_Quoted text_.
-------------------------
To turn to Clause 6(6), your Lordships will see that this is a clause which deals with the wardship problem, which has been referred to; but here in subsection (6) we have a provision which definitely seems to deprive the illegitimate child, in circumstances of this kind, of the right of maintenance which he would otherwise have had. There may be a perfectly good reason for this, but it is not one which leaps to the eye, and I should be very grateful if the noble and learned Lord, when he comes to reply, would explain what that reason is. Prima facie, I should have thought that this particular exception under which the illegitimate child is clearly penalised should be removed from the Bill.
Then, going on to Part II of the Bill, in Clause 13 we have the very important new provision, which has been referred to by more than one speaker, under which illegitimate children will in cases 1182 of intestacy be put into the same position as legitimate children. This change has been generally welcomed, and is really a very splendid move in the furtherance of this attempt which has been going on over the years to put the illegitimate child into as good a position as that of his legitimate brothers and sisters. But I am not so sure that the converse of this, which appears in subsection (2) and which enables the illegitimate parents, so to speak, to profit on the intestacy of their illegitimate child, is so good. I should have much preferred to see some discretion left to the judge to deal with a situation of this kind.
-------------------------
_Information supplied_.
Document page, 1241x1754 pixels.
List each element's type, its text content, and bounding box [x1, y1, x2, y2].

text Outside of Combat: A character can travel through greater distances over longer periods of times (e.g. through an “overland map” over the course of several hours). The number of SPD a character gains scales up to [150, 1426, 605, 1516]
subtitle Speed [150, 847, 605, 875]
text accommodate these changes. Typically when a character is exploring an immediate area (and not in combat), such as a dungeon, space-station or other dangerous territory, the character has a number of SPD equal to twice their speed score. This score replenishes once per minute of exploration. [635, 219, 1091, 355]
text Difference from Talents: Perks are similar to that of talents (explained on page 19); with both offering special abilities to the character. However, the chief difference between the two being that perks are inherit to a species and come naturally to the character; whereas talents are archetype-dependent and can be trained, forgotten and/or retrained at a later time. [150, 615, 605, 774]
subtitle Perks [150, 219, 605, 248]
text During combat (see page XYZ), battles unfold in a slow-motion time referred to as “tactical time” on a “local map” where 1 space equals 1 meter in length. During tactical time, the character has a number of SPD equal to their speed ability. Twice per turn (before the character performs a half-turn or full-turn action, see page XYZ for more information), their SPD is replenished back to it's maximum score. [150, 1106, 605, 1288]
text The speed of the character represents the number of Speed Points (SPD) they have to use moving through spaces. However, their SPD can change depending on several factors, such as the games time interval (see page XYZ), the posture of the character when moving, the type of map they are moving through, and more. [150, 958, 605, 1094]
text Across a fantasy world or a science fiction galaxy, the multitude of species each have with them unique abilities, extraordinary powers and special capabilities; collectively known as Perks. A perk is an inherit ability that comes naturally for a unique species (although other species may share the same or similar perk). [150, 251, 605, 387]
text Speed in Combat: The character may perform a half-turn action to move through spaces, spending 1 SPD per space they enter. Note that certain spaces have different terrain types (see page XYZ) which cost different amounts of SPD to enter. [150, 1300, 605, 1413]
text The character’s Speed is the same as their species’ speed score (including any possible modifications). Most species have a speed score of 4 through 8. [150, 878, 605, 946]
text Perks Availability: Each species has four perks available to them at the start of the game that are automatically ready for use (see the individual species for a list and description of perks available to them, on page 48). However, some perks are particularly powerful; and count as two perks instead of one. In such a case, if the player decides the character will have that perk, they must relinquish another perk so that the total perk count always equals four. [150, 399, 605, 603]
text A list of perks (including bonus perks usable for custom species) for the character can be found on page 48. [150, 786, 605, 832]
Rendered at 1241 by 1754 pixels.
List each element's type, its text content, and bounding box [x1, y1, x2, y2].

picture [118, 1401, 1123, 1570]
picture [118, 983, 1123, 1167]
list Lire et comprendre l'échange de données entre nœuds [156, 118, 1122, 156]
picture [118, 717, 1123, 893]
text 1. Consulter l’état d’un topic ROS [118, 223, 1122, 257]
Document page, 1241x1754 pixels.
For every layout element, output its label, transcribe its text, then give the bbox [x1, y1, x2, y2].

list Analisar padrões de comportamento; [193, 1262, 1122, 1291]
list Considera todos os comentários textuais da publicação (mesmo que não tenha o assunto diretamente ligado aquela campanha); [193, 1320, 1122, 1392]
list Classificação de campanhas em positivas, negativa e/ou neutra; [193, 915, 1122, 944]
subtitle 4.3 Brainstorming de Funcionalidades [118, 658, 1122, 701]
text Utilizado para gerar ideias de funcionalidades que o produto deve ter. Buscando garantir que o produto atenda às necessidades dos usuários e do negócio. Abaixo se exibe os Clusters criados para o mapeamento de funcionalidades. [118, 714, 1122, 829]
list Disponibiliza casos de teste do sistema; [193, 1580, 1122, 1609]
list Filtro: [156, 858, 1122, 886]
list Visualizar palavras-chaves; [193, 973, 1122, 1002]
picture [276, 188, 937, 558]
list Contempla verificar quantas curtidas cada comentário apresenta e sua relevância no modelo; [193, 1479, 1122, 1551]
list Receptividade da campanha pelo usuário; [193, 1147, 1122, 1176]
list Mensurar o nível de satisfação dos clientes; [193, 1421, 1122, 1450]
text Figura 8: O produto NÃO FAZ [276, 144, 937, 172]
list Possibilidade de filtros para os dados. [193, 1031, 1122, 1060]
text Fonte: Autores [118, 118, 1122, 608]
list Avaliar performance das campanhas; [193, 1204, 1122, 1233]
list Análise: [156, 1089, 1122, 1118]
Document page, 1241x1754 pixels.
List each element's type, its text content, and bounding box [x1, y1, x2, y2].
-------------------------
_Instruction_. Update the Lords debate speech from the words that contain "To turn to Clause" through "from the Bill.", writing that part out again with "wardship" replaced by "guardianship".

_The response_.
To turn to Clause 6(6), your Lordships will see that this is a clause which deals with the guardianship problem, which has been referred to; but here in subsection (6) we have a provision which definitely seems to deprive the illegitimate child, in circumstances of this kind, of the right of maintenance which he would otherwise have had. There may be a perfectly good reason for this, but it is not one which leaps to the eye, and I should be very grateful if the noble and learned Lord, when he comes to reply, would explain what that reason is. Prima facie, I should have thought that this particular exception under which the illegitimate child is clearly penalised should be removed from the Bill.